** RECORDS FOR THIS EXERCISE **
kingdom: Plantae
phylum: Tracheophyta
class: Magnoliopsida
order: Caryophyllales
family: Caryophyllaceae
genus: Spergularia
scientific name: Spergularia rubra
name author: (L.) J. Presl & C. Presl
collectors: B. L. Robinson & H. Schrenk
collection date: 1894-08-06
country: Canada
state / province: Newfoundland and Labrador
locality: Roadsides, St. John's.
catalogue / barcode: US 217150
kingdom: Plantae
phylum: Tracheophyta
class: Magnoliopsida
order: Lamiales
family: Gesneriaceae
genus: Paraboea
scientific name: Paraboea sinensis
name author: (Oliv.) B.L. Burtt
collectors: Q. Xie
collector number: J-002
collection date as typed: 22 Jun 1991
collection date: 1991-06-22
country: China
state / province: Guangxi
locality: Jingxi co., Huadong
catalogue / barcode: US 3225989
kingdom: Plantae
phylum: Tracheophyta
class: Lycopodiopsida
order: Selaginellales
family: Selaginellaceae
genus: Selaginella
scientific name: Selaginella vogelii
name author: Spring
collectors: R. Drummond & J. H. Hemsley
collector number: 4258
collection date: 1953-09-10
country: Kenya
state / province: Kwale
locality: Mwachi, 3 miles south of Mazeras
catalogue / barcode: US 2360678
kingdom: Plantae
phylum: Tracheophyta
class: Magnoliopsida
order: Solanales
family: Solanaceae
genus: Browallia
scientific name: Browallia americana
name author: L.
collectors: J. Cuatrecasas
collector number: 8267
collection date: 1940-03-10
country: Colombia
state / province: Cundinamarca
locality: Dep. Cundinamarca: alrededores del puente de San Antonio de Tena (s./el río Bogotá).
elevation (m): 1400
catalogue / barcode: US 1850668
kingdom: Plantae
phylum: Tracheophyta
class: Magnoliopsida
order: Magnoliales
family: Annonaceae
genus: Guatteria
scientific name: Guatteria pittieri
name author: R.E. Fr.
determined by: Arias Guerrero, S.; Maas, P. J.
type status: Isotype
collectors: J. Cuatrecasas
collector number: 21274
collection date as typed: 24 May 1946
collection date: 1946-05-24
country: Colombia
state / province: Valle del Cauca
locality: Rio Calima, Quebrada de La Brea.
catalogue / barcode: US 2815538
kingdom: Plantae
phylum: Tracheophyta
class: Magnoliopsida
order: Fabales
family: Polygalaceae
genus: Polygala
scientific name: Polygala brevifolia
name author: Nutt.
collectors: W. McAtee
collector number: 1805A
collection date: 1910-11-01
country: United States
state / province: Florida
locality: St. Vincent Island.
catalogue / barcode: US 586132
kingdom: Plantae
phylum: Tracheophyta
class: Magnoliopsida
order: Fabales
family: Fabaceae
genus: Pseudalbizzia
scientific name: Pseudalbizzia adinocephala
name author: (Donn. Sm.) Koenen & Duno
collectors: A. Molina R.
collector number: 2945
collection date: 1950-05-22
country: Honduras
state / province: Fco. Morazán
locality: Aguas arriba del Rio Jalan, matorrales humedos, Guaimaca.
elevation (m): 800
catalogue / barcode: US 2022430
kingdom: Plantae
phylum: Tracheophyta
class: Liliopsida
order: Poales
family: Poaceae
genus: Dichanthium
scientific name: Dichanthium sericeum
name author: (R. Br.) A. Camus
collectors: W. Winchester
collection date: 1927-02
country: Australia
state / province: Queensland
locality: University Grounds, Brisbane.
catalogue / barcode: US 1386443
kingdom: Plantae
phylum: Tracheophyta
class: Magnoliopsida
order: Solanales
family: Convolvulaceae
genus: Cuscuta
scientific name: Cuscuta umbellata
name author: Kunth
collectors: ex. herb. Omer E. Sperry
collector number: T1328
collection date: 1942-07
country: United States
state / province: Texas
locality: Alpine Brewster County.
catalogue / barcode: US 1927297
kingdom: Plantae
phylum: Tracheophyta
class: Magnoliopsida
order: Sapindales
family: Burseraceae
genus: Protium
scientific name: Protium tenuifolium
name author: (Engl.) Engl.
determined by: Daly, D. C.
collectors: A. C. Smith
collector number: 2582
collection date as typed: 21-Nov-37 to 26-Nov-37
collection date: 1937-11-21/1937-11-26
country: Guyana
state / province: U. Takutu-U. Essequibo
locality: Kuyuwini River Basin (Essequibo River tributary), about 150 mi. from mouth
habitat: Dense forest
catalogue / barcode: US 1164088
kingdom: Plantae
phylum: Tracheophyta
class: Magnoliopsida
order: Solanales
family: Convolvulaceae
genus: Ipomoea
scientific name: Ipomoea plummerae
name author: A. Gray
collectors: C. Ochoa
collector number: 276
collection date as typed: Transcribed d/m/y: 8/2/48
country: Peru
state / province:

** WORK INSTRUCTIONS **
Relabel every "locality" as "site" in the entries above, and reproduce all the entries with nothing else changed.

** OUTPUT BELOW **
kingdom: Plantae
phylum: Tracheophyta
class: Magnoliopsida
order: Caryophyllales
family: Caryophyllaceae
genus: Spergularia
scientific name: Spergularia rubra
name author: (L.) J. Presl & C. Presl
collectors: B. L. Robinson & H. Schrenk
collection date: 1894-08-06
country: Canada
state / province: Newfoundland and Labrador
site: Roadsides, St. John's.
catalogue / barcode: US 217150
kingdom: Plantae
phylum: Tracheophyta
class: Magnoliopsida
order: Lamiales
family: Gesneriaceae
genus: Paraboea
scientific name: Paraboea sinensis
name author: (Oliv.) B.L. Burtt
collectors: Q. Xie
collector number: J-002
collection date as typed: 22 Jun 1991
collection date: 1991-06-22
country: China
state / province: Guangxi
site: Jingxi co., Huadong
catalogue / barcode: US 3225989
kingdom: Plantae
phylum: Tracheophyta
class: Lycopodiopsida
order: Selaginellales
family: Selaginellaceae
genus: Selaginella
scientific name: Selaginella vogelii
name author: Spring
collectors: R. Drummond & J. H. Hemsley
collector number: 4258
collection date: 1953-09-10
country: Kenya
state / province: Kwale
site: Mwachi, 3 miles south of Mazeras
catalogue / barcode: US 2360678
kingdom: Plantae
phylum: Tracheophyta
class: Magnoliopsida
order: Solanales
family: Solanaceae
genus: Browallia
scientific name: Browallia americana
name author: L.
collectors: J. Cuatrecasas
collector number: 8267
collection date: 1940-03-10
country: Colombia
state / province: Cundinamarca
site: Dep. Cundinamarca: alrededores del puente de San Antonio de Tena (s./el río Bogotá).
elevation (m): 1400
catalogue / barcode: US 1850668
kingdom: Plantae
phylum: Tracheophyta
class: Magnoliopsida
order: Magnoliales
family: Annonaceae
genus: Guatteria
scientific name: Guatteria pittieri
name author: R.E. Fr.
determined by: Arias Guerrero, S.; Maas, P. J.
type status: Isotype
collectors: J. Cuatrecasas
collector number: 21274
collection date as typed: 24 May 1946
collection date: 1946-05-24
country: Colombia
state / province: Valle del Cauca
site: Rio Calima, Quebrada de La Brea.
catalogue / barcode: US 2815538
kingdom: Plantae
phylum: Tracheophyta
class: Magnoliopsida
order: Fabales
family: Polygalaceae
genus: Polygala
scientific name: Polygala brevifolia
name author: Nutt.
collectors: W. McAtee
collector number: 1805A
collection date: 1910-11-01
country: United States
state / province: Florida
site: St. Vincent Island.
catalogue / barcode: US 586132
kingdom: Plantae
phylum: Tracheophyta
class: Magnoliopsida
order: Fabales
family: Fabaceae
genus: Pseudalbizzia
scientific name: Pseudalbizzia adinocephala
name author: (Donn. Sm.) Koenen & Duno
collectors: A. Molina R.
collector number: 2945
collection date: 1950-05-22
country: Honduras
state / province: Fco. Morazán
site: Aguas arriba del Rio Jalan, matorrales humedos, Guaimaca.
elevation (m): 800
catalogue / barcode: US 2022430
kingdom: Plantae
phylum: Tracheophyta
class: Liliopsida
order: Poales
family: Poaceae
genus: Dichanthium
scientific name: Dichanthium sericeum
name author: (R. Br.) A. Camus
collectors: W. Winchester
collection date: 1927-02
country: Australia
state / province: Queensland
site: University Grounds, Brisbane.
catalogue / barcode: US 1386443
kingdom: Plantae
phylum: Tracheophyta
class: Magnoliopsida
order: Solanales
family: Convolvulaceae
genus: Cuscuta
scientific name: Cuscuta umbellata
name author: Kunth
collectors: ex. herb. Omer E. Sperry
collector number: T1328
collection date: 1942-07
country: United States
state / province: Texas
site: Alpine Brewster County.
catalogue / barcode: US 1927297
kingdom: Plantae
phylum: Tracheophyta
class: Magnoliopsida
order: Sapindales
family: Burseraceae
genus: Protium
scientific name: Protium tenuifolium
name author: (Engl.) Engl.
determined by: Daly, D. C.
collectors: A. C. Smith
collector number: 2582
collection date as typed: 21-Nov-37 to 26-Nov-37
collection date: 1937-11-21/1937-11-26
country: Guyana
state / province: U. Takutu-U. Essequibo
site: Kuyuwini River Basin (Essequibo River tributary), about 150 mi. from mouth
habitat: Dense forest
catalogue / barcode: US 1164088
kingdom: Plantae
phylum: Tracheophyta
class: Magnoliopsida
order: Solanales
family: Convolvulaceae
genus: Ipomoea
scientific name: Ipomoea plummerae
name author: A. Gray
collectors: C. Ochoa
collector number: 276
collection date as typed: Transcribed d/m/y: 8/2/48
country: Peru
state / province:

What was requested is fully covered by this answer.